**What to do**
Swap "6 decimals" for "4 decimals" throughout the rows below, and leave everything else unchanged.

**Input material**
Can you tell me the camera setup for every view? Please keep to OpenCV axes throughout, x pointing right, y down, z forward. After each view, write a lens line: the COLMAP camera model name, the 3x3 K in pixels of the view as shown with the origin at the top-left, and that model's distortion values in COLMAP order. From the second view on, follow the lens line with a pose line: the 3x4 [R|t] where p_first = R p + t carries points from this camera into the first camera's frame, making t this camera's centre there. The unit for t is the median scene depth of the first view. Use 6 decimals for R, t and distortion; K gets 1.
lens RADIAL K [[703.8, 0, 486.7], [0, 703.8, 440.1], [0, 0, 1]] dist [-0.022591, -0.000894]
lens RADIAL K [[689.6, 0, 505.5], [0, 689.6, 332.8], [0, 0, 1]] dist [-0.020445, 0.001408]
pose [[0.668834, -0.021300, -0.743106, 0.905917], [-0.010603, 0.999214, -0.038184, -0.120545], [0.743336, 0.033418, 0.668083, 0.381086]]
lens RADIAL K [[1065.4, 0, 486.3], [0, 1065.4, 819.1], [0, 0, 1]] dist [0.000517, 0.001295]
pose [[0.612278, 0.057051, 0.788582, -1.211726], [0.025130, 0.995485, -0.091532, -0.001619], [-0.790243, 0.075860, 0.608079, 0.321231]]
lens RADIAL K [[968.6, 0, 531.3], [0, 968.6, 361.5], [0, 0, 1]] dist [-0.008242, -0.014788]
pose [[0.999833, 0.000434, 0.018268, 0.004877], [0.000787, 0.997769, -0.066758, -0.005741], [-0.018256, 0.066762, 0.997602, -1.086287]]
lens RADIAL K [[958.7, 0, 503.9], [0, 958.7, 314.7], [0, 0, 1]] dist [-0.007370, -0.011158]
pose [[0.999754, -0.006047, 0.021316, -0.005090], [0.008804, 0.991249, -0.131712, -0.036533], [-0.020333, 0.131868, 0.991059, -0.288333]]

**Problem solution**
Can you tell me the camera setup for every view? Please keep to OpenCV axes throughout, x pointing right, y down, z forward. After each view, write a lens line: the COLMAP camera model name, the 3x3 K in pixels of the view as shown with the origin at the top-left, and that model's distortion values in COLMAP order. From the second view on, follow the lens line with a pose line: the 3x4 [R|t] where p_first = R p + t carries points from this camera into the first camera's frame, making t this camera's centre there. The unit for t is the median scene depth of the first view. Use 4 decimals for R, t and distortion; K gets 1.
lens RADIAL K [[703.8, 0, 486.7], [0, 703.8, 440.1], [0, 0, 1]] dist [-0.022591, -0.000894]
lens RADIAL K [[689.6, 0, 505.5], [0, 689.6, 332.8], [0, 0, 1]] dist [-0.020445, 0.001408]
pose [[0.668834, -0.021300, -0.743106, 0.905917], [-0.010603, 0.999214, -0.038184, -0.120545], [0.743336, 0.033418, 0.668083, 0.381086]]
lens RADIAL K [[1065.4, 0, 486.3], [0, 1065.4, 819.1], [0, 0, 1]] dist [0.000517, 0.001295]
pose [[0.612278, 0.057051, 0.788582, -1.211726], [0.025130, 0.995485, -0.091532, -0.001619], [-0.790243, 0.075860, 0.608079, 0.321231]]
lens RADIAL K [[968.6, 0, 531.3], [0, 968.6, 361.5], [0, 0, 1]] dist [-0.008242, -0.014788]
pose [[0.999833, 0.000434, 0.018268, 0.004877], [0.000787, 0.997769, -0.066758, -0.005741], [-0.018256, 0.066762, 0.997602, -1.086287]]
lens RADIAL K [[958.7, 0, 503.9], [0, 958.7, 314.7], [0, 0, 1]] dist [-0.007370, -0.011158]
pose [[0.999754, -0.006047, 0.021316, -0.005090], [0.008804, 0.991249, -0.131712, -0.036533], [-0.020333, 0.131868, 0.991059, -0.288333]]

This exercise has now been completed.